Но кузнец не торопился. Он переводил глаза с доспеха в руках на таншу и обратно.
— За двенадцать лет я не сделал для вас ни одного нагрудника.
— Ну, зато теперь у тебя есть все шансы узнать, какова в обхвате моя грудь, — посмеялась Бану, однако кузнец видел в зеленых глазах скорее решимость, чем веселье.
Он постарался не выдавать, что отлично понимает состояние танши, и поддержал шутливый тон:
— Посмотрю, что осталось из руды. Подберу, конечно, получше, но обещать не стану, — оскалился кузнец.
Бансабира качнула головой — бывай! — и ушла к себе. Кузнец до конца дня ходил сам не свой, свалил на помощников работу и был угрюм.
Бансабира в тот день не разговаривала даже с Сагромахом, до ночи просидев на одной из лоджий. Чем дольше отрицаешь очевидное, тем больше страдаешь от последствий, которые отказывался видеть.
Вскоре доспех из самой высококачественной мирассийской стали был исполнен и уплотнен. При этом за счет того, что передник — выровненный, как мужской, лишь с небольшой покатостью на уровне верхних и средних ребер — был выделан из редкого мирассийского металла особенной прочности, кираса оказывалась на удивление легкой.
Маатхас, наблюдая, как жена в спальне в доспехе рассматривает себя в серебряном зеркале, приобнял Бансабиру со спины, прижимаясь и согреваясь о тепло драгоценной женщины. Плотнее сжал кольцо рук, чмокнул Бану в волосы, неотрывно глядя в отражающую поверхность.
— Ты приноровишься, — заметил Маатхас.
Бансабира усмехнулась: едва ли.
— Это на особый лад подчеркивает титул защитницы и Матери Севера, — с тихой торжественностью шепнул мужчина.
Однако Бансабира вопреки его настрою устало отвела глаза:
— Нет, это означает, что теперь я ничего не стою.
Сагромах сжал до ломоты в костях, встряхнул:
— Не смей даже думать! — он рассердился.
Бану сморгнула непролитые слезы.
— Хорошо, тогда это, — кивнула в сторону зеркала, — означает, что отныне мое место не в авангарде, а во главе орды. И теперь мой щит — не изворотливость, а сила моего мужчины.
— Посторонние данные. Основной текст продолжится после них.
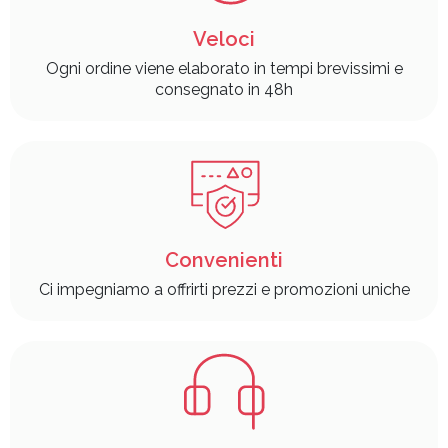
Veloci
Ogni ordine viene elaborato in tempi brevissimi e
consegnato in 48h
Convenienti
Ci impegniamo a offrirti prezzi e promozioni uniche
— Ну, тогда, — Сагромах немного ослабил хватку, положил подбородок женщине на плечо, чуть для этого приседая, — я рад, что все к этому пришло. А то тебя просишь, просишь, а ты все время сама при ножах, и близко не даешь позаботиться.
Бансабира хмыкнула: лучше быть при ножах, чем при проблемах или скверном настроении. Пожала плечиками и, скинув нагрудник, толкнула мужа к кровати.
На то, чтобы утвердить свою власть в Орсе, устранив большинство недоброжелателей и несогласных, у Таммуза ушло несколько лет. У Тая остались дети, да и другие племянники покойного Алая с той или иной степенью успеха и поддержки начали притязать на орсовский трон. Одни — по собственным амбициям, другие — по наущению близких или придворных. Одни действовали открыто, другие — скрывались, били из тени.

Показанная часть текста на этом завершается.